TASK DIRECTIONS
Reproduce each entry exactly, so that everything except the pictures is carried over.

▬▬▬▬▬▬▬▬▬▬

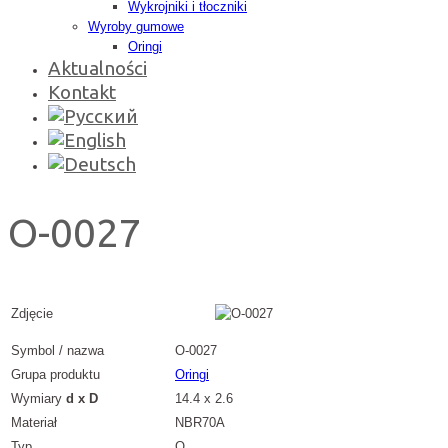
Wykrojniki i tłoczniki
Wyroby gumowe
Oringi
Aktualności
Kontakt
O-0027
Zdjęcie
Symbol / nazwa
O-0027
Grupa produktu
Oringi
Wymiary
d x D
14.4 x 2.6
Materiał
NBR70A
Typ
O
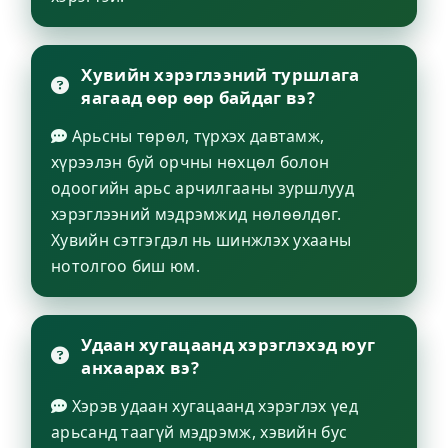
Хувийн хэрэглээний туршлага
яагаад өөр өөр байдаг вэ?
Арьсны төрөл, түрхэх давтамж,
хүрээлэн буй орчны нөхцөл болон
одоогийн арьс арчилгааны зуршлууд
хэрэглээний мэдрэмжид нөлөөлдөг.
Хувийн сэтгэгдэл нь шинжлэх ухааны
нотолгоо биш юм.
Удаан хугацаанд хэрэглэхэд юуг
анхаарах вэ?
Хэрэв удаан хугацаанд хэрэглэх үед
арьсанд таагүй мэдрэмж, хэвийн бус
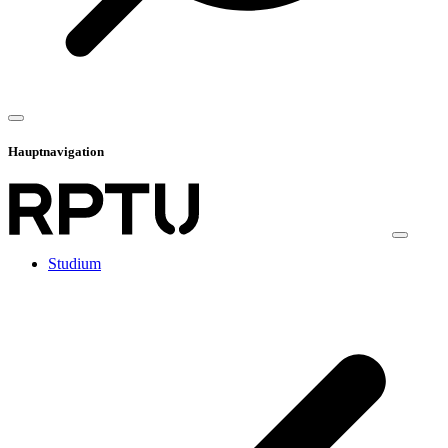
Hauptnavigation
Studium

▬▬▬▬▬▬▬▬▬▬

COMPLETED EXERCISE
Wykrojniki i tłoczniki
Wyroby gumowe
Oringi
Aktualności
Kontakt
O-0027
Zdjęcie
Symbol / nazwa
O-0027
Grupa produktu
Oringi
Wymiary
d x D
14.4 x 2.6
Materiał
NBR70A
Typ
O
Хувийн хэрэглээний туршлага
яагаад өөр өөр байдаг вэ?
Арьсны төрөл, түрхэх давтамж,
хүрээлэн буй орчны нөхцөл болон
одоогийн арьс арчилгааны зуршлууд
хэрэглээний мэдрэмжид нөлөөлдөг.
Хувийн сэтгэгдэл нь шинжлэх ухааны
нотолгоо биш юм.
Удаан хугацаанд хэрэглэхэд юуг
анхаарах вэ?
Хэрэв удаан хугацаанд хэрэглэх үед
арьсанд таагүй мэдрэмж, хэвийн бус
Hauptnavigation
Studium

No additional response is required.